15. Micropress (1) according to one of claims 7 to 14, characterized in that the force sensor (18) is a sensor with a strain gauge bridge placed on the piston (16) for loading just at- above the head.

16. Micropress (1) according to one of claims 7 to 15, characterized in that the vertical displacement sensor (17) is an incremental feeler secured to the head of the piston (16) for loading via a first plate (164), this displacement sensor (17) comprising a touch point (170) in permanent contact with a reference consisting of a second plate parallel to the first plate, the displacement of the piston (16) causing the sliding of the probe tip (170) in a sleeve integral with the first plate (164), the vertical displacement sensor (17) comprising means for measuring the displacement of the probe tip in the sleeve corresponding to the displacement of the loading piston (16) relative to the pharmaceutical solid (2).

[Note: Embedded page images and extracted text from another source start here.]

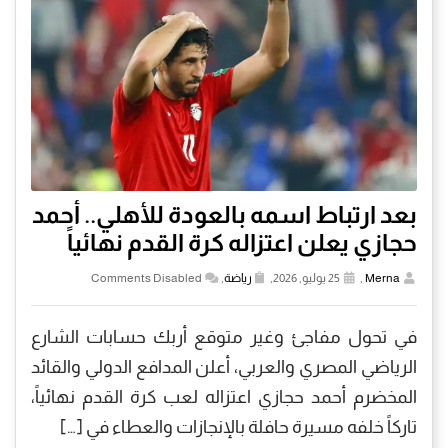
بعد ارتباط اسمه بالعودة للأهلي.. أحمد
حجازي يعلن اعتزاله كرة القدم نهائياً
Merna
,
25 يوليو, 2026,
رياضة
,
Comments Disabled
في تحول مفاجئ وغير متوقع أربك حسابات الشارع
الرياضي المصري والعربي، أعلن المدافع الدولي والقائد
المخضرم أحمد حجازي اعتزاله لعب كرة القدم نهائياً،
تاركاً خلفه مسيرة حافلة بالإنجازات والعطاء في […]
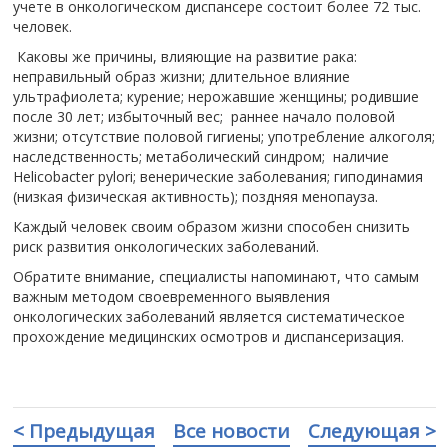
учете в онкологическом диспансере состоит более 72 тыс.
человек.
Каковы же причины, влияющие на развитие рака:
неправильный образ жизни; длительное влияние
ультрафиолета; курение; нерожавшие женщины; родившие
после 30 лет; избыточный вес; раннее начало половой
жизни; отсутствие половой гигиены; употребление алкоголя;
наследственность; метаболический синдром; наличие
Helicobacter pylori; венерические заболевания; гиподинамия
(низкая физическая активность); поздняя менопауза.
Каждый человек своим образом жизни способен снизить
риск развития онкологических заболеваний.
Обратите внимание, специалисты напоминают, что самым
важным методом своевременного выявления
онкологических заболеваний является систематическое
прохождение медицинских осмотров и диспансеризация.
< Предыдущая
Все новости
Следующая >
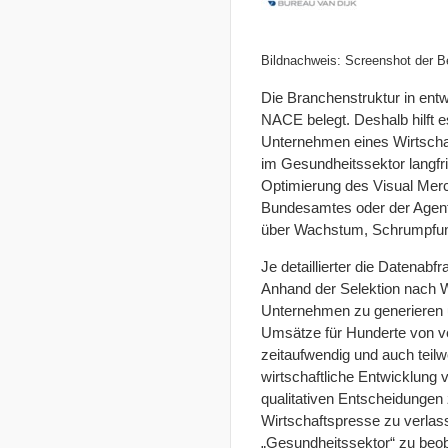
Bildnachweis: Screenshot der 
Die Branchenstruktur in entwi
NACE belegt. Deshalb hilft 
Unternehmen eines Wirtschaf
im Gesundheitssektor langfri
Optimierung des Visual Merch
Bundesamtes oder der Agentur
über Wachstum, Schrumpfung
Je detaillierter die Datenab
Anhand der Selektion nach W
Unternehmen zu generieren u
Umsätze für Hunderte von ve
zeitaufwendig und auch teilw
wirtschaftliche Entwicklung 
qualitativen Entscheidungen 
Wirtschaftspresse zu verlasse
„Gesundheitssektor“ zu beo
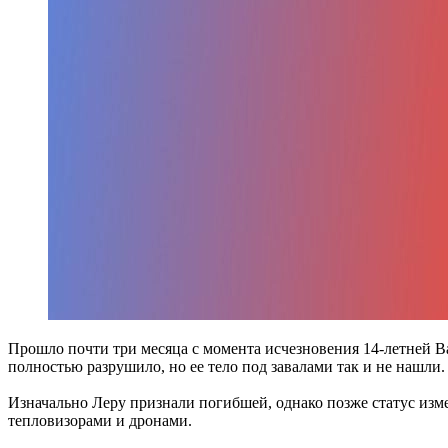
Прошло почти три месяца с момента исчезновения 14-летней Ва
полностью разрушило, но ее тело под завалами так и не нашли.
Изначально Леру признали погибшей, однако позже статус из
тепловизорами и дронами.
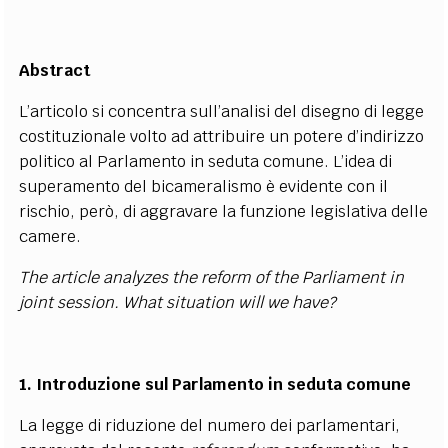
Abstract
L’articolo si concentra sull’analisi del disegno di legge
costituzionale volto ad attribuire un potere d’indirizzo
politico al Parlamento in seduta comune. L’idea di
superamento del bicameralismo è evidente con il
rischio, però, di aggravare la funzione legislativa delle
camere.
The article analyzes the reform of the Parliament in
joint session. What situation will we have?
1. Introduzione sul Parlamento in seduta comune
La legge di riduzione del numero dei parlamentari,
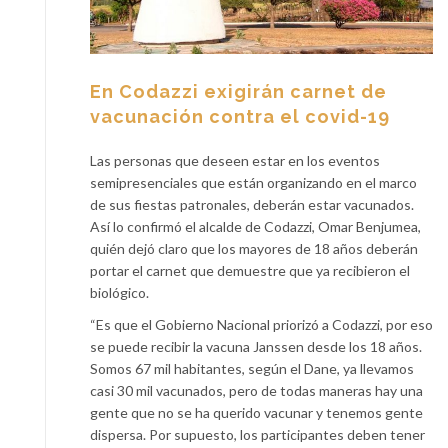
En Codazzi exigirán carnet de
vacunación contra el covid-19
Las personas que deseen estar en los eventos
semipresenciales que están organizando en el marco
de sus fiestas patronales, deberán estar vacunados.
Así lo confirmó el alcalde de Codazzi, Omar Benjumea,
quién dejó claro que los mayores de 18 años deberán
portar el carnet que demuestre que ya recibieron el
biológico.
“Es que el Gobierno Nacional priorizó a Codazzi, por eso
se puede recibir la vacuna Janssen desde los 18 años.
Somos 67 mil habitantes, según el Dane, ya llevamos
casi 30 mil vacunados, pero de todas maneras hay una
gente que no se ha querido vacunar y tenemos gente
dispersa. Por supuesto, los participantes deben tener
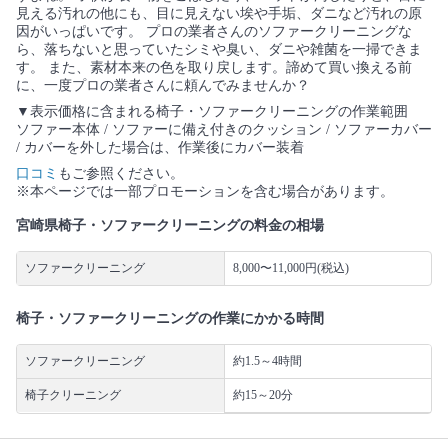
見える汚れの他にも、目に見えない埃や手垢、ダニなど汚れの原
因がいっぱいです。 プロの業者さんのソファークリーニングな
ら、落ちないと思っていたシミや臭い、ダニや雑菌を一掃できま
す。 また、素材本来の色を取り戻します。諦めて買い換える前
に、一度プロの業者さんに頼んでみませんか？
▼表示価格に含まれる椅子・ソファークリーニングの作業範囲
ソファー本体 / ソファーに備え付きのクッション / ソファーカバー
/ カバーを外した場合は、作業後にカバー装着
口コミ
もご参照ください。
※本ページでは一部プロモーションを含む場合があります。
宮崎県椅子・ソファークリーニングの料金の相場
ソファークリーニング
8,000〜11,000円(税込)
椅子・ソファークリーニングの作業にかかる時間
ソファークリーニング
約1.5～4時間
椅子クリーニング
約15～20分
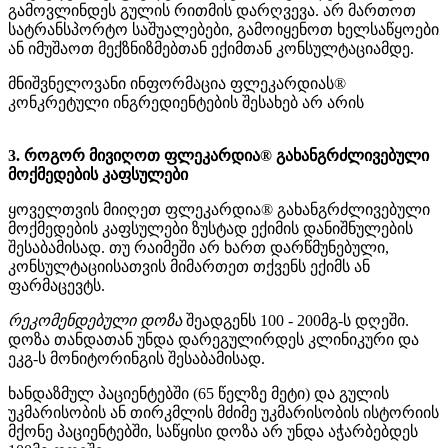
გამოვლინდეს გულის რითმის დარღვევა. არ მართოთ
სატრანსპორტო საშუალებები, გამოიყენოთ ხელსაწყოები
ან იმუშაოთ მექზნიზმებთან ექიმთან კონსულტაციამდე.
მნიშვნელოვანი ინფორმაცია ფლეკარდიას®
კონკრეტული ინგრედიენტების შესახებ არ არის
3. როგორ მივიღოთ ფლეკარდია® გახანგრძლივებული
მოქმედების კაფსულები
ყოველთვის მიიღეთ ფლეკარდია® გახანგრძლივებული
მოქმედების კაფსულები ზუსტად ექიმის დანიშნულების
შესაბამისად. თუ რაიმეში არ ხართ დარწმუნებული,
კონსულტაციისათვის მიმართეთ თქვენს ექიმს ან
ფარმაცევტს.
რეკომენდებული დოზა
შეადგენს 100 - 200მგ-ს დღეში.
დოზა თანდათან უნდა დარეგულირდეს კლინიკური და
ეკგ-ს მონიტორინგის შესაბამისად.
ხანდაზმულ პაციენტებში (65 წელზე მეტი) და გულის
უკმარისობის ან თირკმლის მძიმე უკმარისობის ისტორიის
მქონე პაციენტებში, საწყისი დოზა არ უნდა აჭარბებდეს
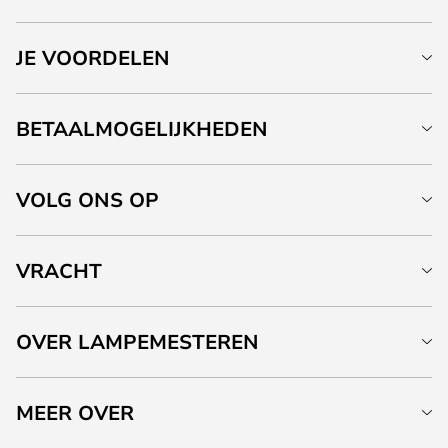
JE VOORDELEN
BETAALMOGELIJKHEDEN
VOLG ONS OP
VRACHT
OVER LAMPEMESTEREN
MEER OVER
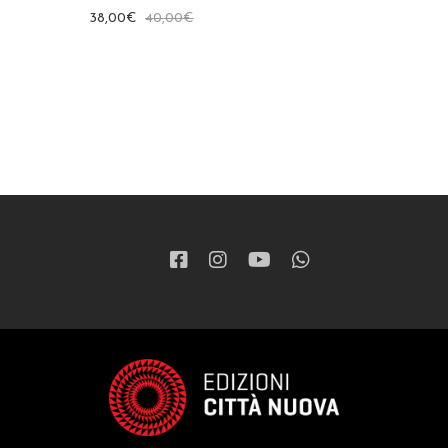
38,00
€
40,00
€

17. Micropress (1) according to one of claims 7 to 16, characterized in that the transverse displacement sensors (23) are incremental feelers each comprising a cylindrical touch tip (25), each touch tip (25) being horizontal and tangent to the surface of the pharmaceutical solid (2), and in permanent contact with the pharmaceutical solid (2), as well as means for measuring the displacement of the test tip (25) relative to the position of the tip button (25) before the test.

18. Micropress (1) according to one of claims 7 to 15, characterized in that the indenter (166) can be spherical, cylindrical or pyramidal.